- _What is needed_
Please make an exact transcription of the records, keeping the pictures out of it.

Given information START

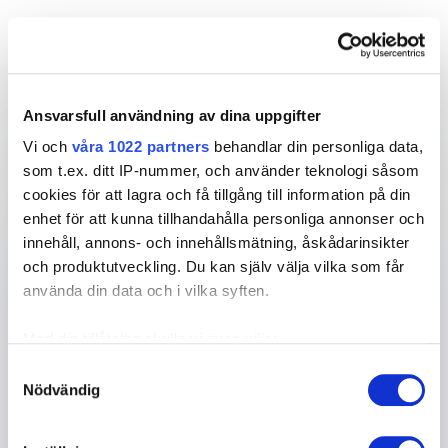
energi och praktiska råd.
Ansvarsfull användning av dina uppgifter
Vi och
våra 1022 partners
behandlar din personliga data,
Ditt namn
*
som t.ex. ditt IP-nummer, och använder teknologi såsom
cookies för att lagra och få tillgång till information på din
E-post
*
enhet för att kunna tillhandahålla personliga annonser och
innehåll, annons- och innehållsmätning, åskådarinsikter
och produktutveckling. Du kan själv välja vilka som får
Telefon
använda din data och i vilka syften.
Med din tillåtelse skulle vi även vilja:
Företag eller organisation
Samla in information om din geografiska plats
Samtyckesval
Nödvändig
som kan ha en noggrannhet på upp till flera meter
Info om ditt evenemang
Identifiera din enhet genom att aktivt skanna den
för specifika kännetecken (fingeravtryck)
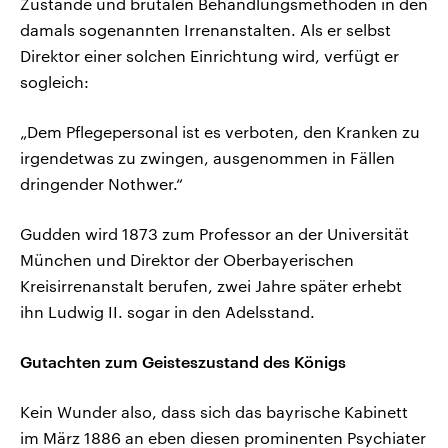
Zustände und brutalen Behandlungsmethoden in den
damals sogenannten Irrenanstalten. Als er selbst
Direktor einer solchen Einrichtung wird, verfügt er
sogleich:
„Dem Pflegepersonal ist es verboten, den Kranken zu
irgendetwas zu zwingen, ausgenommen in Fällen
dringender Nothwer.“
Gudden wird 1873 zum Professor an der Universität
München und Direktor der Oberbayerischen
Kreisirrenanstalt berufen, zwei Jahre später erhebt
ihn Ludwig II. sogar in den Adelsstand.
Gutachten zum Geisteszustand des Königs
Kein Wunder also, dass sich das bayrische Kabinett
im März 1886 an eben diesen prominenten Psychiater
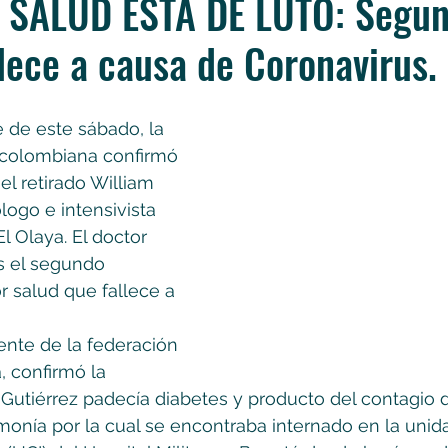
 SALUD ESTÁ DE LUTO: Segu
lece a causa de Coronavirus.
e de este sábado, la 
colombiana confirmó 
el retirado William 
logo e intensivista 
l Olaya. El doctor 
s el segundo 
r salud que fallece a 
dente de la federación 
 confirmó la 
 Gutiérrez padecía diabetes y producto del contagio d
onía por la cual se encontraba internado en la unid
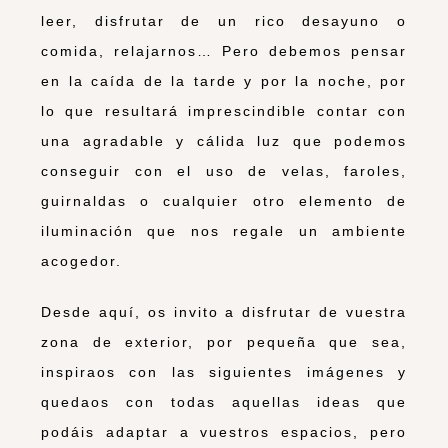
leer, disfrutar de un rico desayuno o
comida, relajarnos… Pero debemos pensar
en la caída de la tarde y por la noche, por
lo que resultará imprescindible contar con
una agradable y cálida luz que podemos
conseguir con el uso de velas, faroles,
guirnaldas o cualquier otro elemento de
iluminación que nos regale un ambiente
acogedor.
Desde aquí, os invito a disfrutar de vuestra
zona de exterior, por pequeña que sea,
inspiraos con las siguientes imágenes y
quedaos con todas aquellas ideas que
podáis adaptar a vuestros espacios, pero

Given information END

- _Result of the exercise_
energi och praktiska råd.
Ansvarsfull användning av dina uppgifter
Vi och
våra 1022 partners
behandlar din personliga data,
Ditt namn
*
som t.ex. ditt IP-nummer, och använder teknologi såsom
cookies för att lagra och få tillgång till information på din
E-post
*
enhet för att kunna tillhandahålla personliga annonser och
innehåll, annons- och innehållsmätning, åskådarinsikter
och produktutveckling. Du kan själv välja vilka som får
Telefon
använda din data och i vilka syften.
Med din tillåtelse skulle vi även vilja:
Företag eller organisation
Samla in information om din geografiska plats
Samtyckesval
Nödvändig
som kan ha en noggrannhet på upp till flera meter
Info om ditt evenemang
Identifiera din enhet genom att aktivt skanna den
för specifika kännetecken (fingeravtryck)
Zustände und brutalen Behandlungsmethoden in den
damals sogenannten Irrenanstalten. Als er selbst
Direktor einer solchen Einrichtung wird, verfügt er
sogleich:
„Dem Pflegepersonal ist es verboten, den Kranken zu
irgendetwas zu zwingen, ausgenommen in Fällen
dringender Nothwer.“
Gudden wird 1873 zum Professor an der Universität
München und Direktor der Oberbayerischen
Kreisirrenanstalt berufen, zwei Jahre später erhebt
ihn Ludwig II. sogar in den Adelsstand.
Gutachten zum Geisteszustand des Königs
Kein Wunder also, dass sich das bayrische Kabinett
im März 1886 an eben diesen prominenten Psychiater
 SALUD ESTÁ DE LUTO: Segu
lece a causa de Coronavirus.
e de este sábado, la 
colombiana confirmó 
el retirado William 
logo e intensivista 
l Olaya. El doctor 
s el segundo 
r salud que fallece a 
dente de la federación 
 confirmó la 
 Gutiérrez padecía diabetes y producto del contagio d
onía por la cual se encontraba internado en la unid
leer, disfrutar de un rico desayuno o
comida, relajarnos… Pero debemos pensar
en la caída de la tarde y por la noche, por
lo que resultará imprescindible contar con
una agradable y cálida luz que podemos
conseguir con el uso de velas, faroles,
guirnaldas o cualquier otro elemento de
iluminación que nos regale un ambiente
acogedor.
Desde aquí, os invito a disfrutar de vuestra
zona de exterior, por pequeña que sea,
inspiraos con las siguientes imágenes y
quedaos con todas aquellas ideas que
podáis adaptar a vuestros espacios, pero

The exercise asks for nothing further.